* [Instructions for the task]: Within the data below, count every line that includes "Vincent" and report the total alone.

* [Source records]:
- - - - -

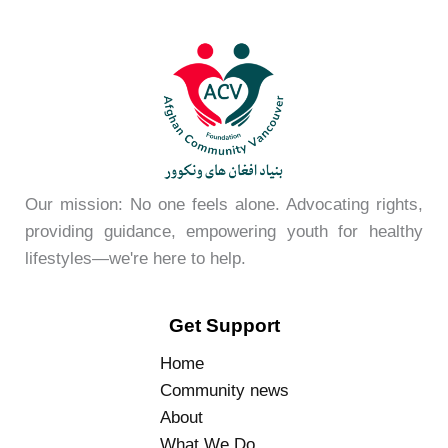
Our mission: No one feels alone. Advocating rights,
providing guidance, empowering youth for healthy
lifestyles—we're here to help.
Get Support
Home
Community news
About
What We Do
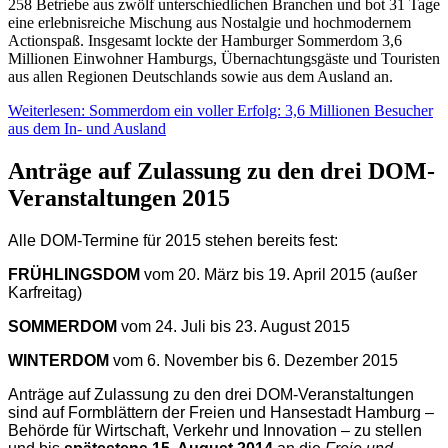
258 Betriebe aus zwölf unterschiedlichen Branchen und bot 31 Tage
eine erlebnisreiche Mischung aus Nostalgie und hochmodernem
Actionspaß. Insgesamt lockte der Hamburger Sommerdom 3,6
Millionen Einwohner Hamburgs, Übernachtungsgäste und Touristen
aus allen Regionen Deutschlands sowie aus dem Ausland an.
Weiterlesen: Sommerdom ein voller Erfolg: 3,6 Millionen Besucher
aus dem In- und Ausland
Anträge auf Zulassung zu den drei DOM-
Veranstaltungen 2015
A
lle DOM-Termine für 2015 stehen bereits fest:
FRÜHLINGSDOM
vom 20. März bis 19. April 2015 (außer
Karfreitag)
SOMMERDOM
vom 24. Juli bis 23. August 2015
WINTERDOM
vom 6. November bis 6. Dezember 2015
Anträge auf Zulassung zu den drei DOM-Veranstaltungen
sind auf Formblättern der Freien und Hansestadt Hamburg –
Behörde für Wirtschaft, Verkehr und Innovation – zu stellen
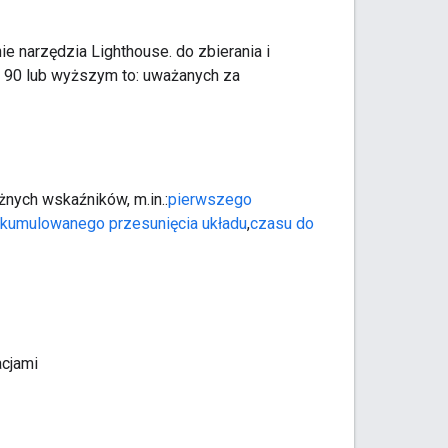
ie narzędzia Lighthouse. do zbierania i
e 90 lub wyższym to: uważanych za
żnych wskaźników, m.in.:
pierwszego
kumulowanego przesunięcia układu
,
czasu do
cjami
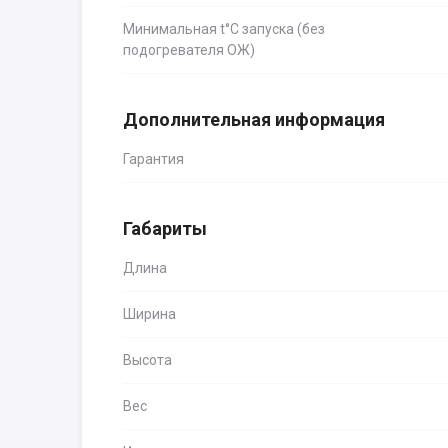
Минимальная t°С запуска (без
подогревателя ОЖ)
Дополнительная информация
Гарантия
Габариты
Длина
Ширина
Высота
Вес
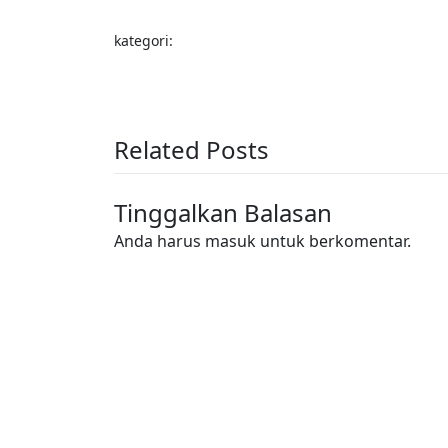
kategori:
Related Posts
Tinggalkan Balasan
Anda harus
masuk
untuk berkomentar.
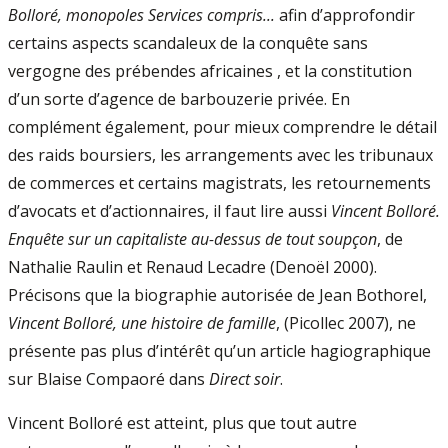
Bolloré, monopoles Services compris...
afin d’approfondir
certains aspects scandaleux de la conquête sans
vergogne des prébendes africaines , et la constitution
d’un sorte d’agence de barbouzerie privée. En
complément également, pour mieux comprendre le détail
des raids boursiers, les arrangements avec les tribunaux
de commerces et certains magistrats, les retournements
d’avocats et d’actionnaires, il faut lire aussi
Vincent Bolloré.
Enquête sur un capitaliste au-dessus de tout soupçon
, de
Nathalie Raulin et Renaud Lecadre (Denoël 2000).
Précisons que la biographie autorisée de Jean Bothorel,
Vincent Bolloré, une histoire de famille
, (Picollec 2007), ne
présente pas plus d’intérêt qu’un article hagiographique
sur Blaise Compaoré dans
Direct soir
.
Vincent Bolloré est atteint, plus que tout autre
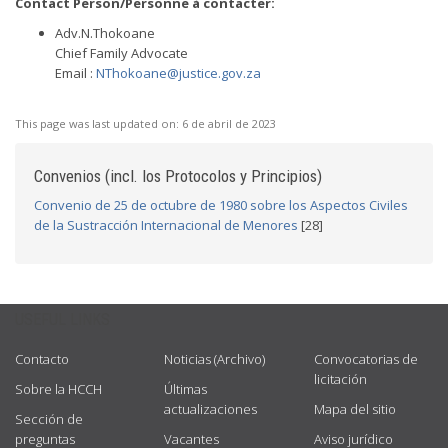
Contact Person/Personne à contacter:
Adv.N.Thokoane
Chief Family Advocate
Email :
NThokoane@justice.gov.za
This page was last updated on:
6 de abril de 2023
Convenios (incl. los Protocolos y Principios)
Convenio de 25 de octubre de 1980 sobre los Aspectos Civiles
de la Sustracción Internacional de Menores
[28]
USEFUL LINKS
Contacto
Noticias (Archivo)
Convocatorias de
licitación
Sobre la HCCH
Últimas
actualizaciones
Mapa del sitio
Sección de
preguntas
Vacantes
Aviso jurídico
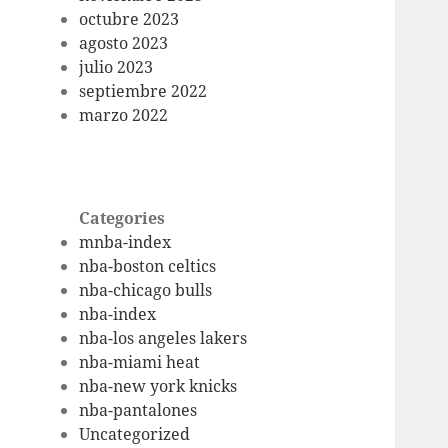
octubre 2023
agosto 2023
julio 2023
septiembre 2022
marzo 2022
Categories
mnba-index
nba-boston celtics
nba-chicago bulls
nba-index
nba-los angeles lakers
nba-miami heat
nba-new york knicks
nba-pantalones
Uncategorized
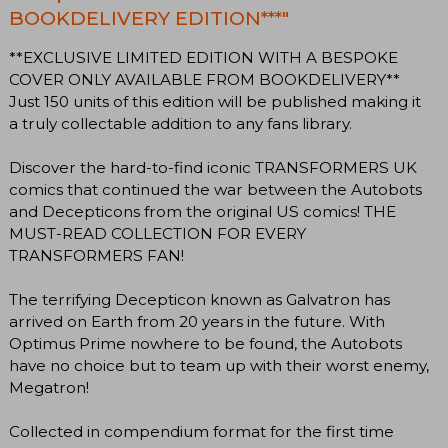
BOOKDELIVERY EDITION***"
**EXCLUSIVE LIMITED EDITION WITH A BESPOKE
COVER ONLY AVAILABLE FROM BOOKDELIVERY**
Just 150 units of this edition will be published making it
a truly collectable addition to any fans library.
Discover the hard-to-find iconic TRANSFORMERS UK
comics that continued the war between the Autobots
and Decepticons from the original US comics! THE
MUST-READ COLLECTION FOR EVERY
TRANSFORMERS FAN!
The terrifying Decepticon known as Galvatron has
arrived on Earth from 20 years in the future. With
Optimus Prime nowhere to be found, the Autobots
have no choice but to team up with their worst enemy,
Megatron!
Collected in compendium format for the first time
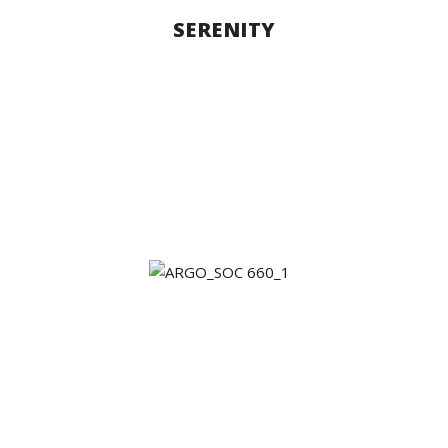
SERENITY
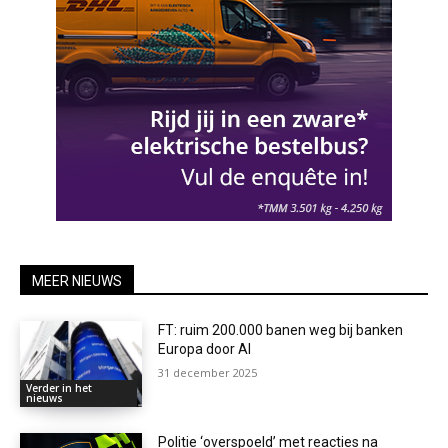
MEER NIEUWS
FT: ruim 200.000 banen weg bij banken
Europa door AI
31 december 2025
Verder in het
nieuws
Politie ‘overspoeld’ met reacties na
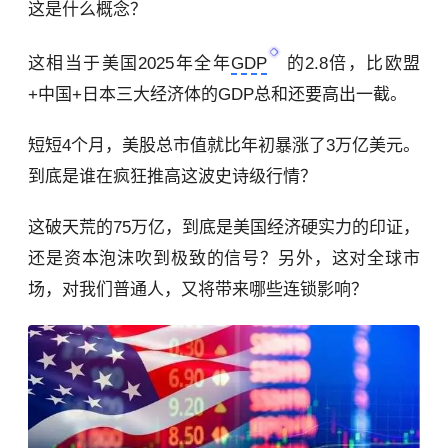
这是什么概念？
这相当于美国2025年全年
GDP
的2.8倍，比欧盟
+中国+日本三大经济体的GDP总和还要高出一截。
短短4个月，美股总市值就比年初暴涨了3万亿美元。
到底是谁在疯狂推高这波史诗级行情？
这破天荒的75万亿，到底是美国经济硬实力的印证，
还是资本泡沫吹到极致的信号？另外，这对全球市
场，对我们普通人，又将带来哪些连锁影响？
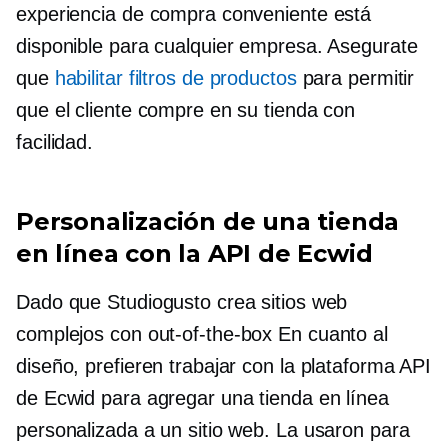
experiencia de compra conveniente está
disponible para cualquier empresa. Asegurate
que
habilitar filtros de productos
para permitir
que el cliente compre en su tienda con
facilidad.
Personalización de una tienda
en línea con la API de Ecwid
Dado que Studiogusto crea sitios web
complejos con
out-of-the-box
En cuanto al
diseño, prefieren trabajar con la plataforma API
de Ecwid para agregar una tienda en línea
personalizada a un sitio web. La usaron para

- - - - -

* [Problem solution]: 3